Basically I've tried two methods thus far
a) (method done on my skull shrine piece)
-place white glue on base
-apply dried herb mix, shake off excess and wait to dry
-apply a thin mix of white glue, water and brown paint all over to seal it down and shade it.
-superglue completed miniatures / plants / flocking whatever on top, but don't paint it
b) (method done here)
-superglue model's feet to small rocks, and the rocks to the base
-white glue to the rest of the base
-apply herb mix, shake off excess, dry
-apply thin mix of white glue / water, dry
- prime and paint entire thing
The problem with doing it the B way is you lose all the color variety that the basing material already has and its near impossible to correct that after priming the whole thing because the base is firm enough it wont fall apart on its own but not nearly firm enough to stand up to direct pressures. The downside of the A way is you need to do the bases and models separately and only combine them at the very end which is a bit more work and I'm just waiting for the day I mess up removing a completely painted mini from its unpainted base with a knife to base it and I slice the mini's foot in half.
I'm open to alternative ideas on how to base, but I do like the "jungle undergrowth" look that basing with dried herbs gives.

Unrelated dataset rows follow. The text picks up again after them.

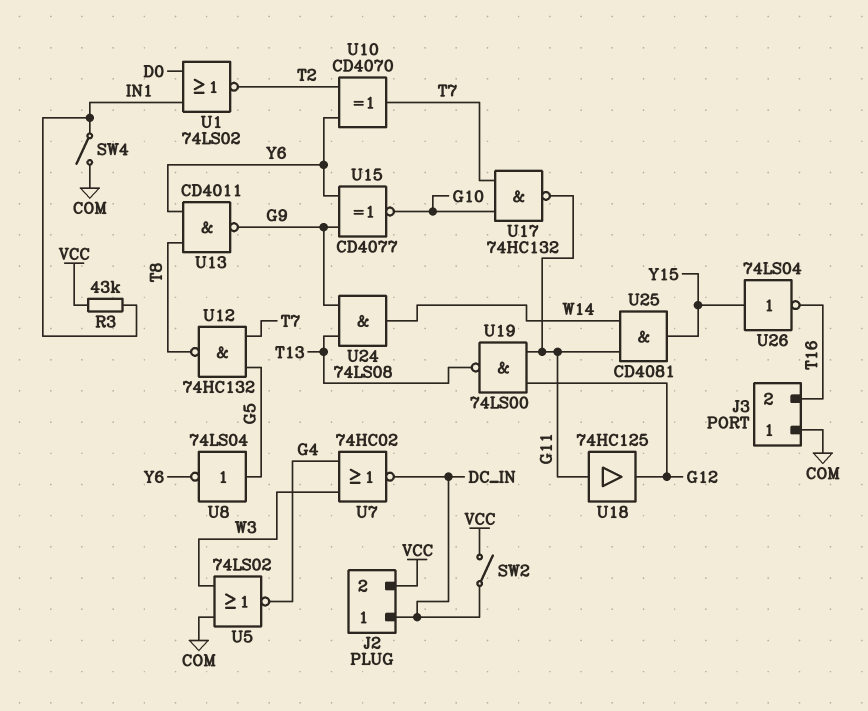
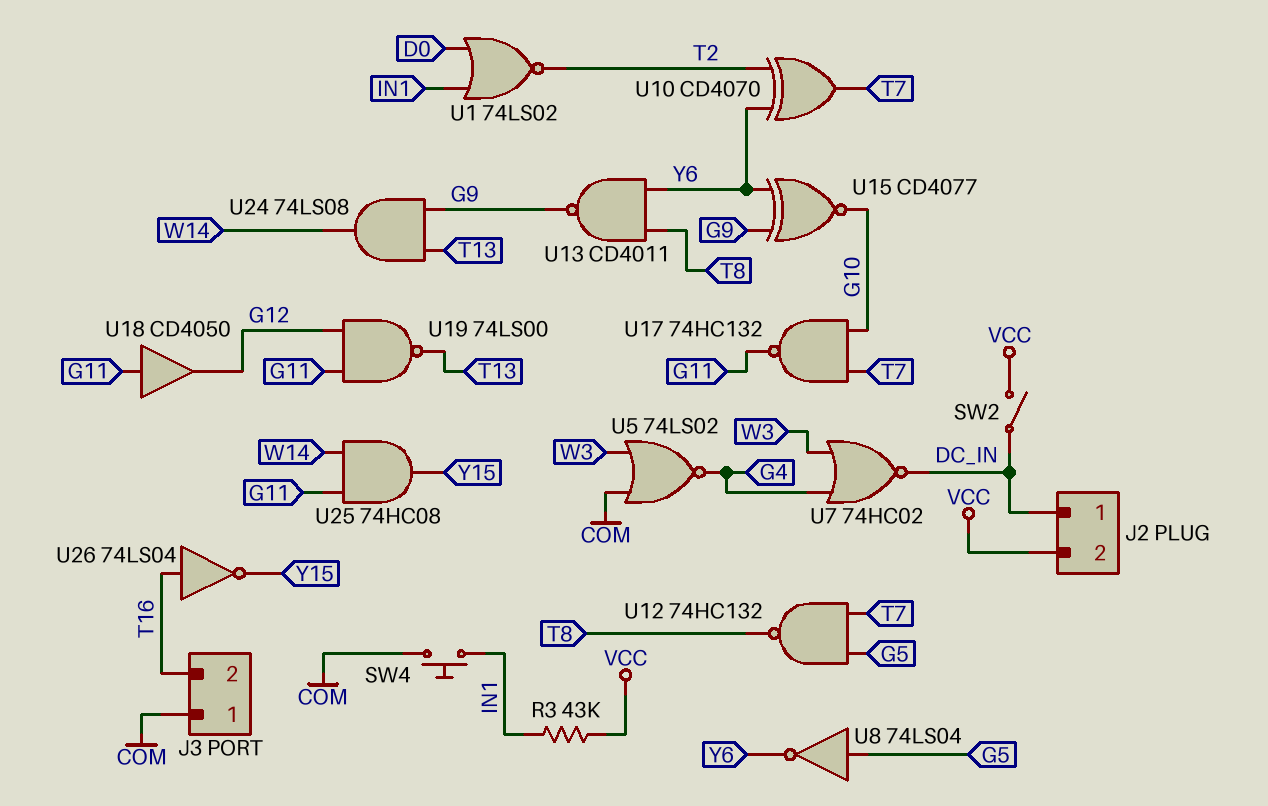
SW4: switch (COM, IN1) -> button (COM, IN1)
U18: buffer 74HC125 (in G11, out G12) -> buffer CD4050 (in G11, out G12)
U25: AND CD4081 (in G11, in W14, out Y15) -> AND 74HC08 (in G11, in W14, out Y15)
U26: NOT 74LS04 (in Y15, out T16) -> NOT 74LS04 (in T16, out Y15)

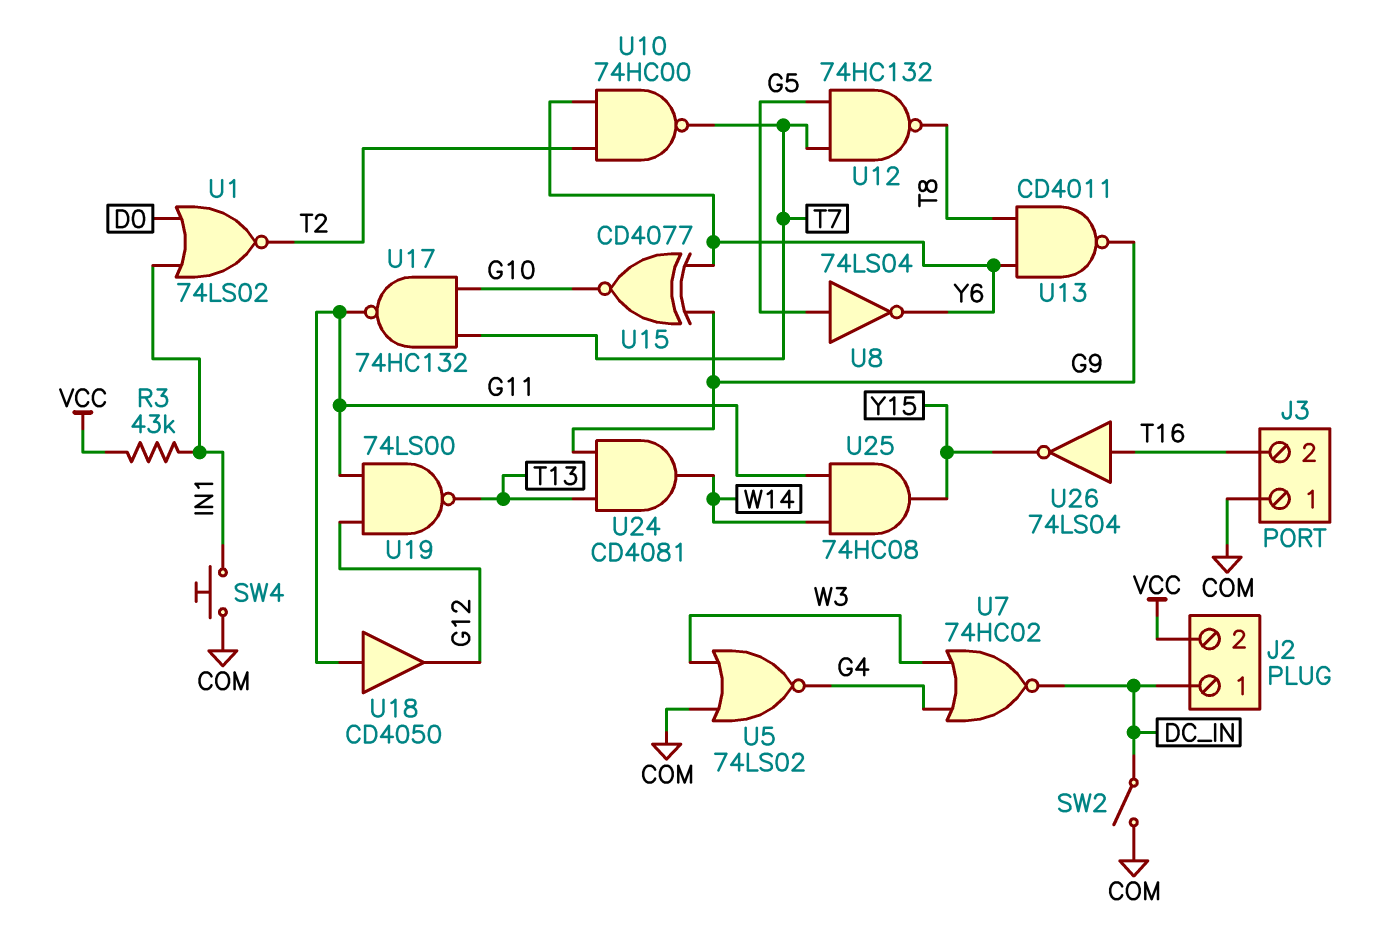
SW2: switch (DC_IN, VCC) -> switch (COM, DC_IN)
U10: XOR CD4070 (in T2, in Y6, out T7) -> NAND 74HC00 (in T2, in Y6, out T7)
U24: AND 74LS08 (in G9, in T13, out W14) -> AND CD4081 (in G9, in T13, out W14)

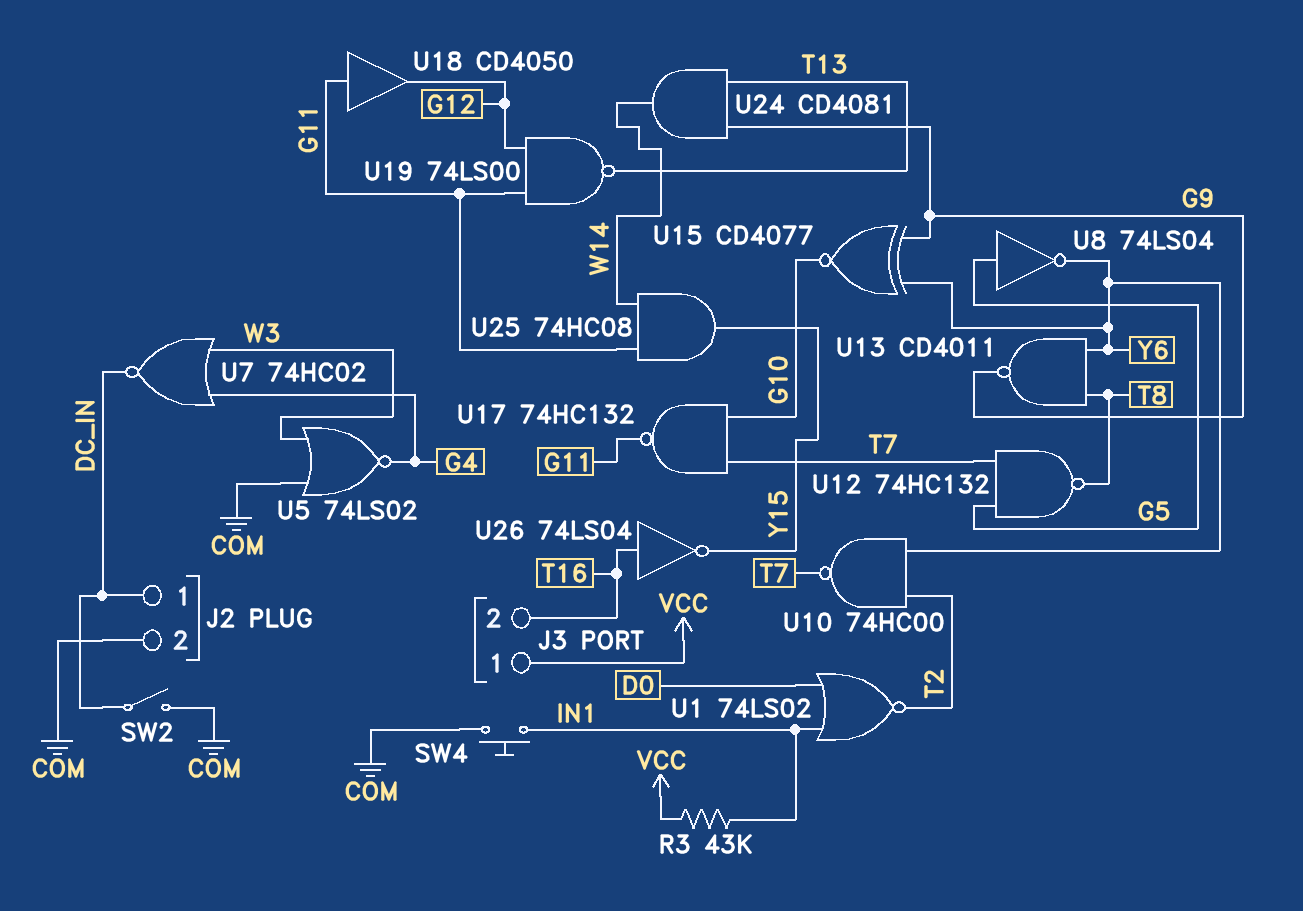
J2 pin 2: VCC -> COM
J3 pin 1: COM -> VCC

Do method A then add the herbs etc after painting, use super glue and sprinkle them on.
Sorry I'm not following. You're saying only to apply basing stuff after the mini is done, use superglue and not mess around with paint? Am I understanding you correctly?

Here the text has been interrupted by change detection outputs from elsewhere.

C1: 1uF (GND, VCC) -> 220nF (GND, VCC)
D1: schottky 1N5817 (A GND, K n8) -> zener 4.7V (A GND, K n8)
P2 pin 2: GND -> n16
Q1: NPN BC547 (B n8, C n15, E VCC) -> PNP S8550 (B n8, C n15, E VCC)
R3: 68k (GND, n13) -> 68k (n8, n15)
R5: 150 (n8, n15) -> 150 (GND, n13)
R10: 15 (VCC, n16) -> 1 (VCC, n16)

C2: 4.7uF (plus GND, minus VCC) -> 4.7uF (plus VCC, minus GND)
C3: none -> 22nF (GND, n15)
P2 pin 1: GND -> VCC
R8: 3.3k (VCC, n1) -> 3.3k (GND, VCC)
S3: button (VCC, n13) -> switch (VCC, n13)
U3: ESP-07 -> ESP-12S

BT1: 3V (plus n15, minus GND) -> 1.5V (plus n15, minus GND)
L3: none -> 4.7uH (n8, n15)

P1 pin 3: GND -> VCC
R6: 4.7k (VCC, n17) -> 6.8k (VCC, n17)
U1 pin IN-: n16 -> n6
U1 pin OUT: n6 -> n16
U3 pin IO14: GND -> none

Sort off, paint the base as you would then add the foliage after it.
Ah I see. Currently I'm not painting the base at all (aside from the black rim). The foliage covers everything, I'm not using it as flocking here and there. I already add different and much brighter green flocking in patches after the mini is done.
So the test model for A that had been drying all day coincidentally just finished so I thought I'd just throw up a side by side just for clarity's sake. Left is A, right is B. I'm sure I'll get the execution better as I go on, but I think from this its pretty clear that A or a variation of it is the right choice.
"A" all the way
I think either way will work, but in either case, I'd definitely paint the model first, then attach the basing material after painting.
For me personally, if I'm going to give a lot of attention to a character or stand-alone monster, then I'll paint them separately, and only after I'm finished painting both, apply the flock to the base. This is usually because most flock will stand up above the feet of the model, instead of them just smushing it down.
Now, if I'm doing rank and file troops, then I might speed the process up a bit and just go ahead and attach the model to the base and paint them both at the same time. Add flocking last.
A looks good.
Did a bunch of work on basing my bastilodon today after a long long time away from that project, pretty happy with the results and also learned a lot about what to do different next time. (big thanks to Crowsfoot for his input). I think I do get across the "edge of an overgrown temple" idea I had in my head. Little touch ups still to do, but its like 90% of the way there.
Aquarium plants are all fine and good, but please paint them. Without paint they literally look like aquarium plants stuck on bases... You're trying to create the illusion of something large made small and this really breaks that.
Other than that I think the base is looking pretty good, your idea definitely comes across I think.